** EXCERPT PROVIDED **
------------------------------------------------------------------------
Posts tagged ‘beneficiaries’

February 1, 2016

David Bowie’s Will

According to reports, aside from what appear to be a couple of generous bequests (what is Possum Inc.?), David Bowie, or should I say David Robert Jones, has left most of his real estate and 50% of the residue of his estate to his wife Iman.  25% of the residue will go to each of his two children (one real estate property goes to David and Iman’s daughter).  I suggest litigation should be unlikely with this division but …

Here is The Guardian’s story.

Here is the New York Post’s story.

Bowie fans will know that he took the stage name “Bowie” because in the early years another Brit named David Jones was enjoying great (if fleeting) fame with The Monkees.

September 4, 2015

More Trouble with Pension Benefits After Death

In a previous post, we looked at the issue of the definition of a “spouse” under the Pension Benefits Act where a deceased had divorced and was living in a common law relationship with another partner.  One of the key takeaways from the case was the importance of designating beneficiaries under pension plans so that the intentions of the pensioner are clear.  The importance of designation was emphasized again in the recent Nova Scotia Court of appeal case of MacEachen v. Minnikin.

In that case, under a separation agreement spouse number 2 was to be designated as beneficiary under the deceased’s Canada Post pension and he was not to change that designation before such time as he might remarry.  If he did not remarry, spouse number 2 would remain as beneficiary.  If the pensioner did remarry, spouse number 2 agreed under the separation agreement that “she will execute any and all necessary documents in order to release her as a beneficiary in the aforementioned plan”.
------------------------------------------------------------------------
** OBJECTIVE **
From the posts about beneficiaries, reproduce word for word the passage starting at "Here is The Guardian’s" and ending at "fleeting) fame with The Monkees.".

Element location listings
------------------------------------------------------------------------
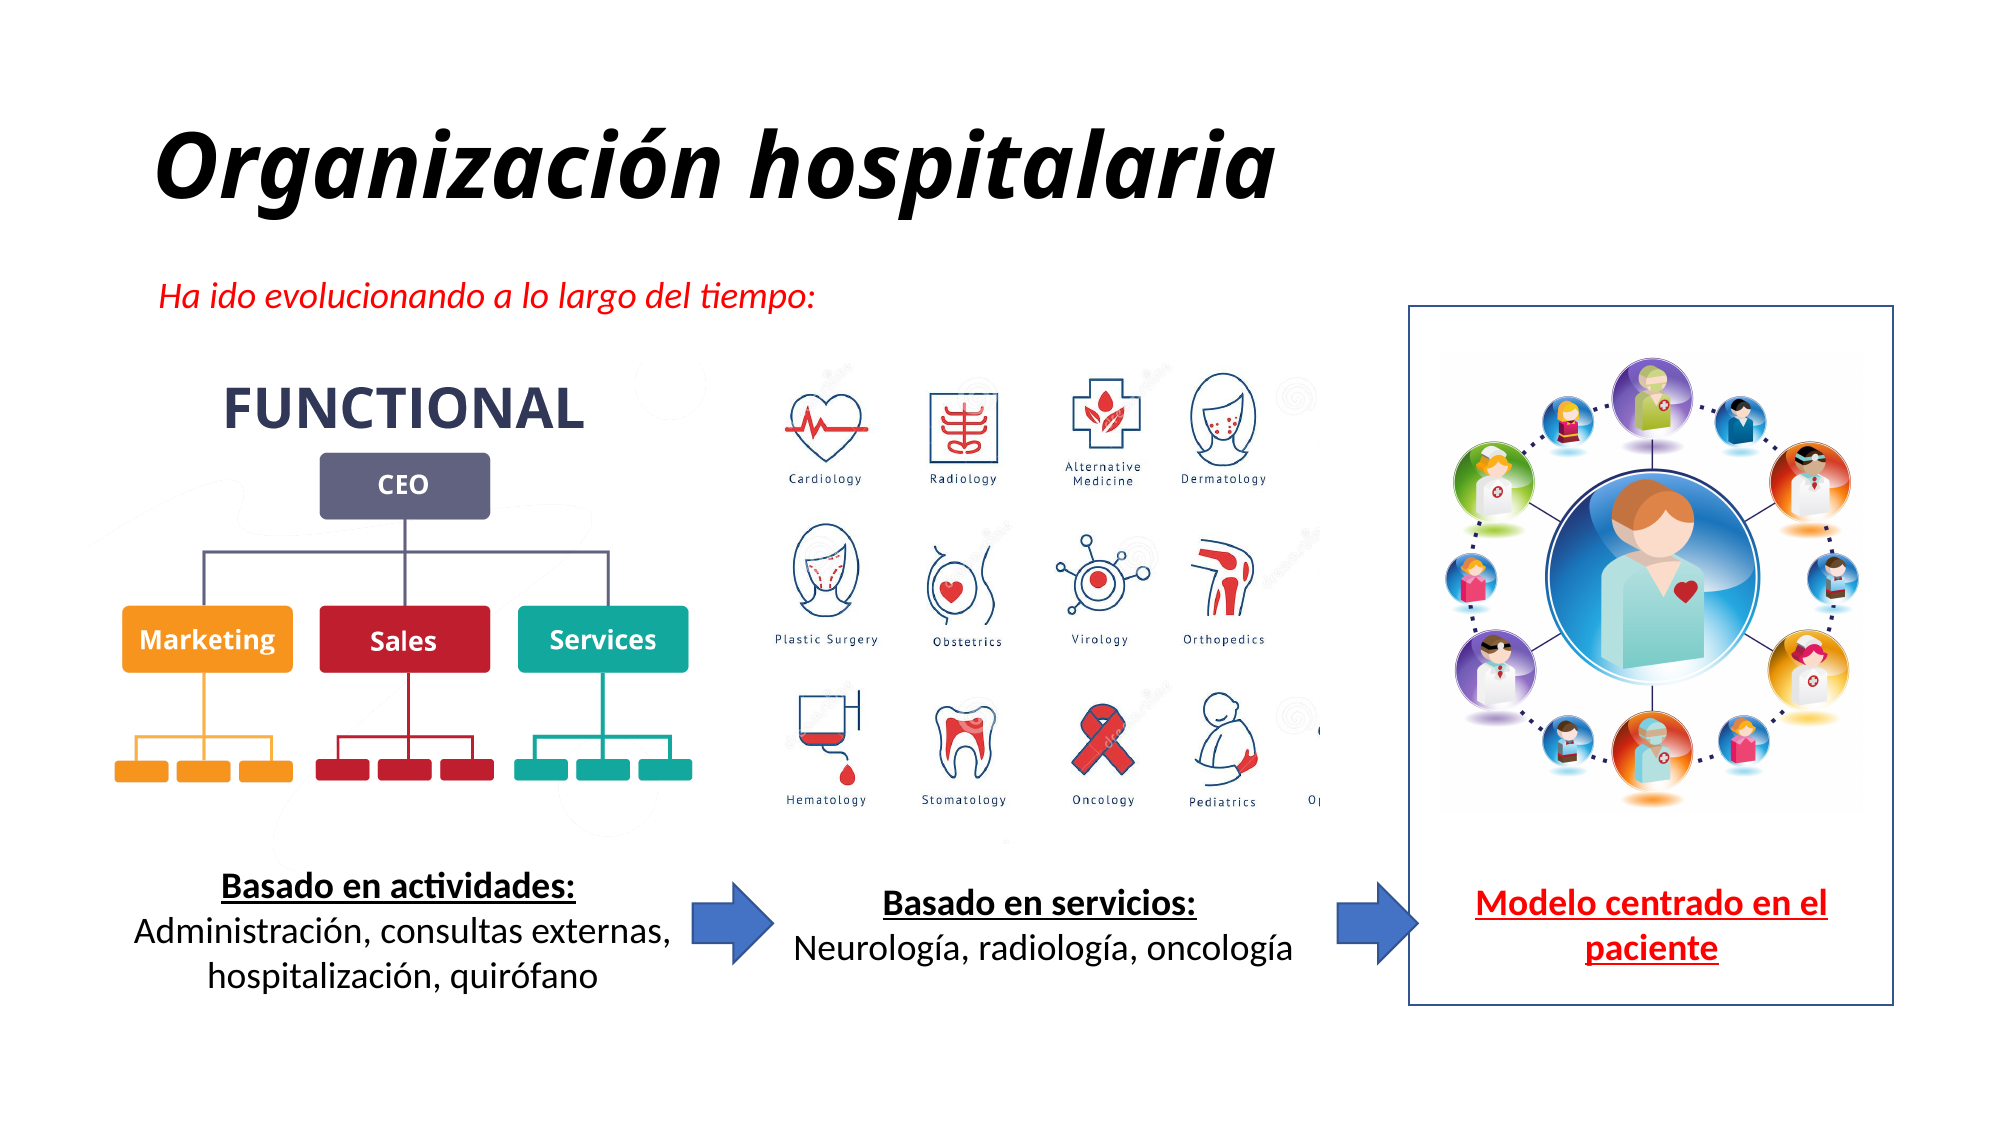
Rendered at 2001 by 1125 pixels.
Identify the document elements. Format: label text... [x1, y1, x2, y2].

picture [768, 363, 1320, 844]
picture [88, 363, 718, 853]
text_box [692, 883, 774, 964]
text_box Basado en servicios: Neurología, radiología, oncología [767, 870, 1320, 976]
text_box Modelo centrado en el paciente [1441, 870, 1863, 976]
title Organización hospitalaria [137, 59, 1863, 278]
text_box [1337, 883, 1418, 964]
text_box Ha ido evolucionando a lo largo del tiempo: [143, 263, 832, 324]
picture [1441, 353, 1863, 814]
text_box Basado en actividades: Administración, consultas externas, hospitalización, quirófano [88, 853, 718, 1004]
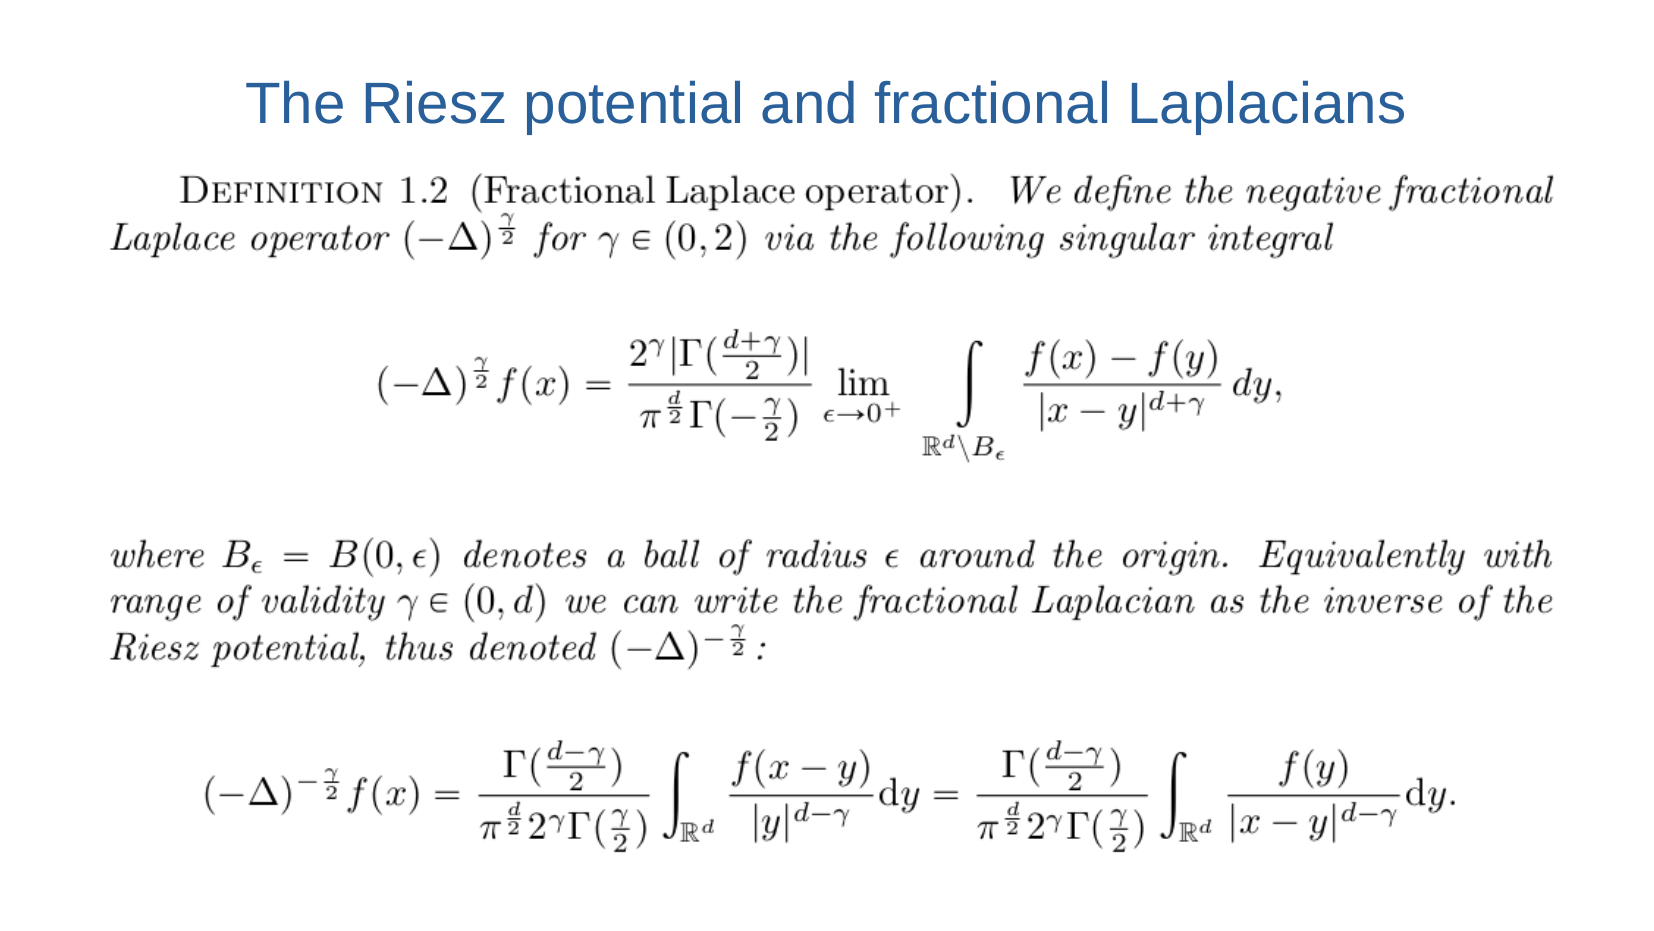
------------------------------------------------------------------------
** FINAL RESULT **
Here is The Guardian’s story.

Here is the New York Post’s story.

Bowie fans will know that he took the stage name “Bowie” because in the early years another Brit named David Jones was enjoying great (if fleeting) fame with The Monkees.